Bayesian Deep Learning for Graphs
The adaptive processing of structured data is a long-standing research topic in machine learning that investigates how to automatically learn a mapping from a structured input to outputs of various nature. Recently, there has been an increasing interest in the adaptive processing of graphs, which led to the development of different neural network-based methodologies. In this thesis, we take a different route and develop a Bayesian Deep Learning framework for graph learning. The dissertation begins with a review of the principles over which most of the methods in the field are built, followed by a study on graph classification reproducibility issues. We then proceed to bridge the basic ideas of deep learning for graphs with the Bayesian world, by building our deep architectures in an incremental fashion.

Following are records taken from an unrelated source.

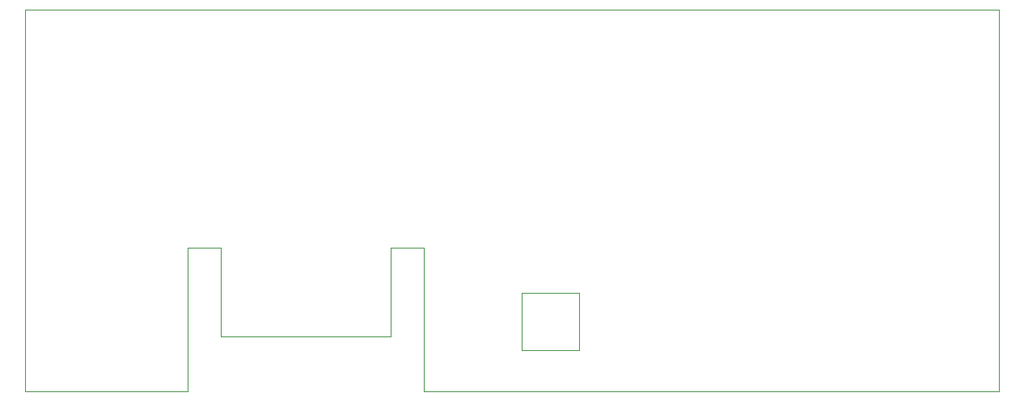
<source format=gbr>
%TF.GenerationSoftware,KiCad,Pcbnew,(5.99.0-9829-g074f0432f0)*%
%TF.CreationDate,2021-07-27T15:24:35+02:00*%
%TF.ProjectId,KM217-WiFi,4b4d3231-372d-4576-9946-692e6b696361,0.0.1*%
%TF.SameCoordinates,Original*%
%TF.FileFunction,Profile,NP*%
%FSLAX46Y46*%
G04 Gerber Fmt 4.6, Leading zero omitted, Abs format (unit mm)*
G04 Created by KiCad (PCBNEW (5.99.0-9829-g074f0432f0)) date 2021-07-27 15:24:35*
%MOMM*%
%LPD*%
G01*
G04 APERTURE LIST*
%TA.AperFunction,Profile*%
%ADD10C,0.100000*%
%TD*%
G04 APERTURE END LIST*
D10*
X122000000Y-125750000D02*
X128000000Y-125750000D01*
X128000000Y-125750000D02*
X128000000Y-119750000D01*
X128000000Y-119750000D02*
X122000000Y-119750000D01*
X122000000Y-119750000D02*
X122000000Y-125750000D01*
X172000000Y-130000000D02*
X111750000Y-130000000D01*
X111750000Y-130000000D02*
X111750000Y-115000000D01*
X111750000Y-115000000D02*
X108250000Y-115000000D01*
X108250000Y-115000000D02*
X108250000Y-124250000D01*
X108250000Y-124250000D02*
X90500000Y-124250000D01*
X90500000Y-124250000D02*
X90500000Y-115000000D01*
X90500000Y-115000000D02*
X87000000Y-115000000D01*
X87000000Y-115000000D02*
X87000000Y-130000000D01*
X87000000Y-130000000D02*
X70000000Y-130000000D01*
X70000000Y-130000000D02*
X70000000Y-90000000D01*
X70000000Y-90000000D02*
X172000000Y-90000000D01*
X172000000Y-90000000D02*
X172000000Y-130000000D01*
M02*

</source>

This framework allows us to consider graphs with discrete and continuous edge features, producing unsupervised embeddings rich enough to reach the state of the art on several classification tasks. Our approach is also amenable to a Bayesian nonparametric extension that automatizes the choice of almost all model's hyper-parameters. Two real-world applications demonstrate the efficacy of deep learning for graphs. The first concerns the prediction of information-theoretic quantities for molecular simulations with supervised neural models. After that, we exploit our Bayesian models to solve a malware-classification task while being robust to intra-procedural code obfuscation techniques. We conclude the dissertation with an attempt to blend the best of the neural and Bayesian worlds together. The resulting hybrid model is able to predict multimodal distributions conditioned on input graphs, with the consequent ability to model stochasticity and uncertainty better than most works. Overall, we aim to provide a Bayesian perspective into the articulated research field of deep learning for graphs.